O crescimento nominal da renda entre os mais pobres não foi capaz de garantir o acesso desses brasileiros a uma alimentação adequada. Dados analisados pelo Instituto Pacto Contra a Fome e que constam do Boletim Mensal de Monitoramento da Inflação dos Alimentos divulgado nesta semana demonstram que, apesar de os 5% mais pobres da população terem visto seus rendimentos saltarem 218% entre 2018 e 2024, esse aumento foi insuficiente para garantir acesso a uma alimentação adequada.
A comparação leva em consideração a renda de 10,8 milhões de brasileiros, enquadrados entre os 5% mais pobres da população e cuja renda média domiciliar per capita foi de R$154 mensais, e o custo estimado da cesta NEBIN, apurado em maio em R$441 por pessoa/mês. A cesta NEBIN é composta por 84 itens alimentícios e formada, majoritariamente, por produtos in natura e minimamente processado.

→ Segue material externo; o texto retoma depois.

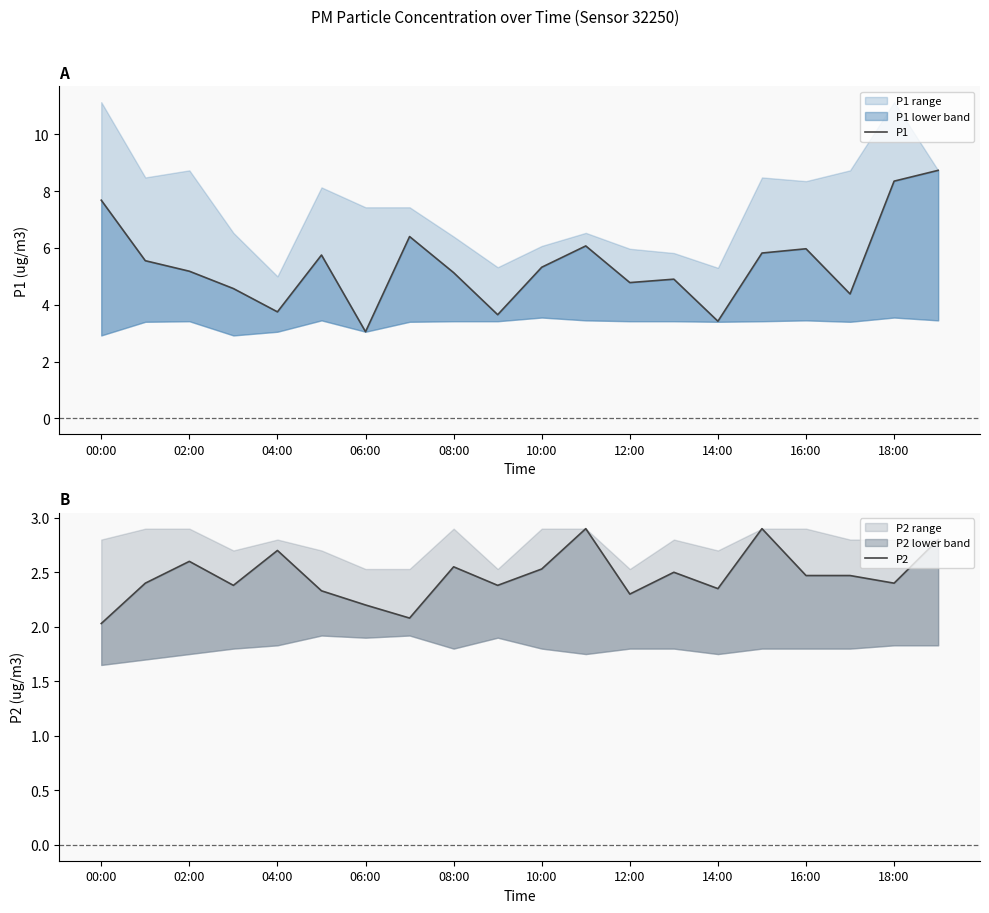

Between 10:00 and 14:00, which series saw the biggest shift?

P1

Para os 50% mais pobres, aproximadamente 108,5 milhões de pessoas, cuja renda domiciliar média per capita foi de R$713 mensais em 2024, o comprometimento da renda com a cesta NEBIN subiu de 56% em 2018 para 59% em 2024, evidenciando um empobrecimento relativo frente ao custo alimentar.
A cesta NEBIN é um modelo desenvolvido por pesquisadores da UERJ, USP e UNIFESP, que é baseada no IPCA, mas segue uma composição de 84 itens, majoritariamente alimentos in natura e minimamente processados, que são a base de uma alimentação balanceada, culturalmente referenciada e promotora de um sistema alimentar mais sustentável, seguindo diretrizes do Guia Alimentar para a População Brasileira.
Levantamento anterior do Boletim Mensal da Inflação demonstrou que, comparando os dados do suplemento de rendimento da PNAD Contínua e o custo da cesta NEBIN, utilizando a mesma lógica do IPCA em que se estima o comprometimento médio da renda com alimentação (21,95%), 70,6% da população brasileira não teria renda suficiente para custear a cesta.
Regionalmente, as disparidades são ainda mais expressivas: os percentuais de exclusão alimentar sobem para 81,7% no Nordeste e 75,3% no Norte. No Centro-Oeste, esse percentual é de 72,3%. Em contrapartida, Sul (56,6%) e Sudeste (66,6%) apresentaram percentuais menores, embora ainda elevados.
Essa disparidade entre as regiões reforça o diagnóstico de que o problema da insegurança alimentar no Brasil não é apenas resultado de choques inflacionários, mas decorre da combinação persistente entre baixa renda, desigualdade territorial e restrições estruturais no acesso a alimentos saudáveis. “A fome no Brasil é, cada vez mais, uma expressão direta da desigualdade socioeconômica e pobreza. Não se trata apenas de produzir alimentos em quantidade suficiente, mas de garantir que eles sejam acessíveis à população”, conclui Maria Siqueira, codiretora do Pacto Contra a Fome.
Segundo dados do IPCA, em maio houve uma desaceleração da inflação para 0,26%, queda de 0,17 ponto percentual em relação a abril. Apesar do aumento moderado do item alimentos, esse alívio vem em um momento em que há pressão inflacionária sobre outros grupos de consumo obrigatório, como habitação e saúde, parte das chamadas despesas “incomprimíveis”. “Quando itens como aluguel, luz e plano de saúde crescem acima da média, o espaço de ajuste do orçamento recai sobre a alimentação, que é flexível, mas essencial. Isso coloca em risco a qualidade da dieta e a saúde da população mais vulnerável”, explica Maria Siqueira.